INFORMATION PROVIDED Start Marker
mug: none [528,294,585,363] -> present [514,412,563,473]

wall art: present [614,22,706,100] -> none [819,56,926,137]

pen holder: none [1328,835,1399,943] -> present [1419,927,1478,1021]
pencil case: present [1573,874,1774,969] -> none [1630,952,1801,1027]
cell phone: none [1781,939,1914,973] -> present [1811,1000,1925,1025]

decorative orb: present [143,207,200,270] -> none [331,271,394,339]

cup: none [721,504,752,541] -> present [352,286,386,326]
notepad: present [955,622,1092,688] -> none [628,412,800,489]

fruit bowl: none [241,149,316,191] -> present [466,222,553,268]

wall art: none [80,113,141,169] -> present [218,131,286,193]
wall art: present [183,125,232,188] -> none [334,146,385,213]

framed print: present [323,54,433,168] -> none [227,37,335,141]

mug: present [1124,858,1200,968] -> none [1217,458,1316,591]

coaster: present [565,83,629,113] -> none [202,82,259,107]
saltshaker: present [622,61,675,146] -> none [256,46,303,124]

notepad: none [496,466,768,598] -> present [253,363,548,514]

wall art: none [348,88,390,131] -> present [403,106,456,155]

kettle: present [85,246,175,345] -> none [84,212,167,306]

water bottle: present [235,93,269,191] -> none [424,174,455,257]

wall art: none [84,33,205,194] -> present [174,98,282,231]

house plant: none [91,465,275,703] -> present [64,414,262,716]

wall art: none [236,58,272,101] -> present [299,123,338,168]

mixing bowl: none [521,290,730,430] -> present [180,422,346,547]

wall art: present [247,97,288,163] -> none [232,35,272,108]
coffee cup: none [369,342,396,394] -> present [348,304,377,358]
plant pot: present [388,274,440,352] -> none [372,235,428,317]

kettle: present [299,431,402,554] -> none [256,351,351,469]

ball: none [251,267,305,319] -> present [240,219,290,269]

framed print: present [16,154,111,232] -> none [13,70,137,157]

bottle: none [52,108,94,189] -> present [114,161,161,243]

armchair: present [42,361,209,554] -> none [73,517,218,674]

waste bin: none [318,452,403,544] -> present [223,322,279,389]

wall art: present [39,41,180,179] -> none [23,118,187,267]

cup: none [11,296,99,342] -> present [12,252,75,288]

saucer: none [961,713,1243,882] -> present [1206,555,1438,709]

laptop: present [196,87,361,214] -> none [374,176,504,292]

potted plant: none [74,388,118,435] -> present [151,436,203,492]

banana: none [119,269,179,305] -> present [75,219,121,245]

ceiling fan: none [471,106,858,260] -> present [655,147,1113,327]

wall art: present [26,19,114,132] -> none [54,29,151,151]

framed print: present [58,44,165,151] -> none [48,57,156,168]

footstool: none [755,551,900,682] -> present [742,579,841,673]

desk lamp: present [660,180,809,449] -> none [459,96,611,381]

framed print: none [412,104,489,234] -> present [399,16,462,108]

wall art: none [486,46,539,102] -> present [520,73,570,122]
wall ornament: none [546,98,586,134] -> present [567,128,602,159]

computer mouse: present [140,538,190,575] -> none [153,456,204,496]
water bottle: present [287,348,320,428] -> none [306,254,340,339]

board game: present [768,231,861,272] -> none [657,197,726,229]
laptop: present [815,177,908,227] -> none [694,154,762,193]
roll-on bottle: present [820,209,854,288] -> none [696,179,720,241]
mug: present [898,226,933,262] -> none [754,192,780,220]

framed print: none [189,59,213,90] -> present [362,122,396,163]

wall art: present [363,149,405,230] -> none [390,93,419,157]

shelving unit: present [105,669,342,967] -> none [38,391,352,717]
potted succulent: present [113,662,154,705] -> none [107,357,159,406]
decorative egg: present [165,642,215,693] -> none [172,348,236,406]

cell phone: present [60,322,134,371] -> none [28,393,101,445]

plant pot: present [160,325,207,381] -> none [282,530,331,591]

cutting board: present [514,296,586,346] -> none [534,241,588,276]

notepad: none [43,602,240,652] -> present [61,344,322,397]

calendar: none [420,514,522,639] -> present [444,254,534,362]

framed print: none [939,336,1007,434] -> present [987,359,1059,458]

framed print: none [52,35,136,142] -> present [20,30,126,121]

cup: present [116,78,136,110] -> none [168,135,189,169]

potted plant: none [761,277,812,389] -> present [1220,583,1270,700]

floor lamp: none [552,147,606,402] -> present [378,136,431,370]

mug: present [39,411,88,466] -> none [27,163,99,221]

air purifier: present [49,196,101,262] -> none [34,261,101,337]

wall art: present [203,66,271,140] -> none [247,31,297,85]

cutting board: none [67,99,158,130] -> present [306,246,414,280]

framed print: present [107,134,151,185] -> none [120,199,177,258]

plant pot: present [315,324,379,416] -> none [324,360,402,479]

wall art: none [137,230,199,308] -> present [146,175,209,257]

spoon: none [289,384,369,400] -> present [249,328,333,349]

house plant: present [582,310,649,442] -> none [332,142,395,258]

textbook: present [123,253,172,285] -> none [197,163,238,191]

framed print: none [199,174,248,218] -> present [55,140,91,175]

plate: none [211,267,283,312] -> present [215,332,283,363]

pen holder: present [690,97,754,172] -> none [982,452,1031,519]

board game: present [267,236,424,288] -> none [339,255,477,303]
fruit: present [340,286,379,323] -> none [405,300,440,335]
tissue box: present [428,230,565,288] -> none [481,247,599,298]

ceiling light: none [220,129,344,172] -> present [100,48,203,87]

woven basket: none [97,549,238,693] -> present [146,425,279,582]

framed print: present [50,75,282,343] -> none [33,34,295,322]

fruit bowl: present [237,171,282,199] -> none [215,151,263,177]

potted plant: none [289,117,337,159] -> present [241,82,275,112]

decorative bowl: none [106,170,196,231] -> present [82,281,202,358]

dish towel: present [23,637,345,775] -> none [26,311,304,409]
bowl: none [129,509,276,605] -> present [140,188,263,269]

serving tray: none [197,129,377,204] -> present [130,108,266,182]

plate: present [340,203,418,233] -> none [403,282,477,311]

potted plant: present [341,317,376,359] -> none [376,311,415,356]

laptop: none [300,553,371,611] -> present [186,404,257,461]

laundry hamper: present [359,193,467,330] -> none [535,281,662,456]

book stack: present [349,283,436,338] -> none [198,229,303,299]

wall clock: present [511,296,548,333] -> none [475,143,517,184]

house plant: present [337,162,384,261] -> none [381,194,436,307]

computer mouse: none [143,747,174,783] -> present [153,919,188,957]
INFORMATION PROVIDED End Marker
#### WHAT THE TASK REQUIRES:
Once you find the line containing "pen holder: present", copy it and every line after it through the end of the records, exactly as they stand.

#### SOLUTION FOR THIS EXERCISE:
pen holder: present [690,97,754,172] -> none [982,452,1031,519]

board game: present [267,236,424,288] -> none [339,255,477,303]
fruit: present [340,286,379,323] -> none [405,300,440,335]
tissue box: present [428,230,565,288] -> none [481,247,599,298]

ceiling light: none [220,129,344,172] -> present [100,48,203,87]

woven basket: none [97,549,238,693] -> present [146,425,279,582]

framed print: present [50,75,282,343] -> none [33,34,295,322]

fruit bowl: present [237,171,282,199] -> none [215,151,263,177]

potted plant: none [289,117,337,159] -> present [241,82,275,112]

decorative bowl: none [106,170,196,231] -> present [82,281,202,358]

dish towel: present [23,637,345,775] -> none [26,311,304,409]
bowl: none [129,509,276,605] -> present [140,188,263,269]

serving tray: none [197,129,377,204] -> present [130,108,266,182]

plate: present [340,203,418,233] -> none [403,282,477,311]

potted plant: present [341,317,376,359] -> none [376,311,415,356]

laptop: none [300,553,371,611] -> present [186,404,257,461]

laundry hamper: present [359,193,467,330] -> none [535,281,662,456]

book stack: present [349,283,436,338] -> none [198,229,303,299]

wall clock: present [511,296,548,333] -> none [475,143,517,184]

house plant: present [337,162,384,261] -> none [381,194,436,307]

computer mouse: none [143,747,174,783] -> present [153,919,188,957]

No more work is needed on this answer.